Garrone seduce e incanta,dipingendo pulsioni ancestrali e moderne. Il racconto dei racconti


Nell'approcciare l'ultimo film di Garrone, tratto dal secentesco “Lo cunto de li cunti”del napoletano Basile, bisognerebbe staccarsi mentalmente ed emotivamente dall'idea di fantasy così come è proposto oggi nel cinema mainstream. Garrone infatti, utilizza tre delle cinquanta favole-cunti,(Lo police,La donna scortecata e La cerva fatata)solo come spunto iniziale per approntare il “suo” film, che del tessuto narrativo archetipico delle favole in genere,e di quelle di Basile nel caso, accoglie principalmente i caratteri essenziali della universalità atemporale e della carnalità più umana e ferina, frequente terreno di incontro-scontro, con il magico ed il surreale.La scelta che traduce questo humus narrativo di partenza, in linguaggio cinematografico, è poi di assoluta libertà autoriale,e ci immerge nel personalissimo immaginario visuale del regista,popolato di temi e simbolismi che hanno caratterizzato tutti i suoi film precedenti.Nelle tre storie percepite come un'unicum,sebbene separate,confluiscono intrecciandosi i tòpoi del cinema di Garrone: la trasformazione del corpo, i meandri della mente, l'amore coercitivo,la solitudine ineluttabile,l'arroganza del potere,e l'inganno usato per imbrigliare la libertà e l'emancipazione.Tutta una materia favolistica- e incandescente per definizione-sia essa umana o bestiale, che nel delineare i suoi personaggi ne scarnifica i valori e mette a nudo gli istinti primordiali fino a renderli entrambi attigui e poco distinguibili. Garrone tratteggia con gusto e capacità pittorica squisita(è nota la sua formazione artistica),sullo sfondo iperrealistico di paesaggi e scenari reali(tutti italiani),il tempo sospeso dell'incanto;sostenuto dalla fotografia dello straordinario Peter Suschitzky. L'alto e il basso, il mostruoso e il bizzarro convivono nei tre racconti con la normalità fatta di dettagli e realtà minimale,in un equilibrio composito che Garrone rispecchia dalle parole di Basile: “l'equilibrio del mondo richiede d'esser mantenuto” e lo sarà, soprattutto attraverso il prezzo del coraggio e sacrificio”. Ma Garrone lavora anche per sottrazione, perchè non carica come ci si aspetterebbe,con una partecipazione sentimentale e di sguardo il film o i personaggi; ma mantiene una distanza con quanto rappresentato, che sembra solo in apparenza, condizionare il ritmo o l'adesione emozionale al film;
in realtà, consegna attraverso questa voluta distanza allo spettatore,quasi cristallizzandoli,il senso dello stupore e l'ammirazione che dovrebbe conseguirne.
○ ○ ○
Secondo il testo di partenza, quali tre favole di Basile usa Garrone come spunto iniziale? Indica per favore i loro titoli.
○ ○ ○
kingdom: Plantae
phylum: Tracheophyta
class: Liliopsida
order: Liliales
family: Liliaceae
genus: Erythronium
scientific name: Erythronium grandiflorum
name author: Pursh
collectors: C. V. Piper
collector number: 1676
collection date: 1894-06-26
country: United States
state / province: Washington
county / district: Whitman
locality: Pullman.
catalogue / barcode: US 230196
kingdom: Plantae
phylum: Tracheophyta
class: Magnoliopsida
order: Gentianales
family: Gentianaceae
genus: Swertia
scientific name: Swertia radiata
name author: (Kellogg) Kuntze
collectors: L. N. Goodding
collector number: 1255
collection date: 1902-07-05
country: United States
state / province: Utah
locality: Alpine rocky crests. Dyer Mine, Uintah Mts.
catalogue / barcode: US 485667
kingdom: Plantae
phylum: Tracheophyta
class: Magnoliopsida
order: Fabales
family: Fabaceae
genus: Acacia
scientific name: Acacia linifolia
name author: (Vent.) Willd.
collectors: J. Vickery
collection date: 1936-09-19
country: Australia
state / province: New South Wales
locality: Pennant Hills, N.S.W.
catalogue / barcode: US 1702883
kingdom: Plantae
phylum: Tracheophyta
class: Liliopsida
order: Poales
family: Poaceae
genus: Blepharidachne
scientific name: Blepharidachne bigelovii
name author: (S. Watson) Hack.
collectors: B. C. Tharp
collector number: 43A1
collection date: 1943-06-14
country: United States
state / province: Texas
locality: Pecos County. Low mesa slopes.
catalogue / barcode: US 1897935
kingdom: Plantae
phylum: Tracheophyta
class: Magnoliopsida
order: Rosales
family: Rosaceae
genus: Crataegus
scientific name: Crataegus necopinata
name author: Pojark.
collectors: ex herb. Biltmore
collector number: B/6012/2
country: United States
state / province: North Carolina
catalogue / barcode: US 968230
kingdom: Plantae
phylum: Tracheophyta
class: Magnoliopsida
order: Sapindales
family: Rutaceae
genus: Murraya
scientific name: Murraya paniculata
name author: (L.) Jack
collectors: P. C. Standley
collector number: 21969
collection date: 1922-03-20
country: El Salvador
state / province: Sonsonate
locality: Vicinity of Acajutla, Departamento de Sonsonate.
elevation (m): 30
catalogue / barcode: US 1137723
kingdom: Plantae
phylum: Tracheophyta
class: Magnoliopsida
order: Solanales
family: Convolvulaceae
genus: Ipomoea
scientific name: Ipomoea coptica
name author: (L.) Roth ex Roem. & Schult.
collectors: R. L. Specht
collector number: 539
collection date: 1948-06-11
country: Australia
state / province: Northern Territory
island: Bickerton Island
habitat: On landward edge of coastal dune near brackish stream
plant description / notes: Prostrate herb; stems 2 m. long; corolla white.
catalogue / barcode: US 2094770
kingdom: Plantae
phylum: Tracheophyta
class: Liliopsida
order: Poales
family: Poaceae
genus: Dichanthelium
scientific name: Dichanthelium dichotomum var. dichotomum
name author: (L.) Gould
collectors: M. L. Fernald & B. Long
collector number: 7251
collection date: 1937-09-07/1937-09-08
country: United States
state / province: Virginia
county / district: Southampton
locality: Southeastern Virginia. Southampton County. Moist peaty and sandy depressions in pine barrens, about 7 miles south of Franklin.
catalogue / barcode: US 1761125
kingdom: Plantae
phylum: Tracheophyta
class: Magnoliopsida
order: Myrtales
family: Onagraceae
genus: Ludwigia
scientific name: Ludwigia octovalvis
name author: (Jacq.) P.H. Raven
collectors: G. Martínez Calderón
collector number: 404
○ ○ ○
## Spazio risposta
Lo police, La donna scortecata e La cerva fatata.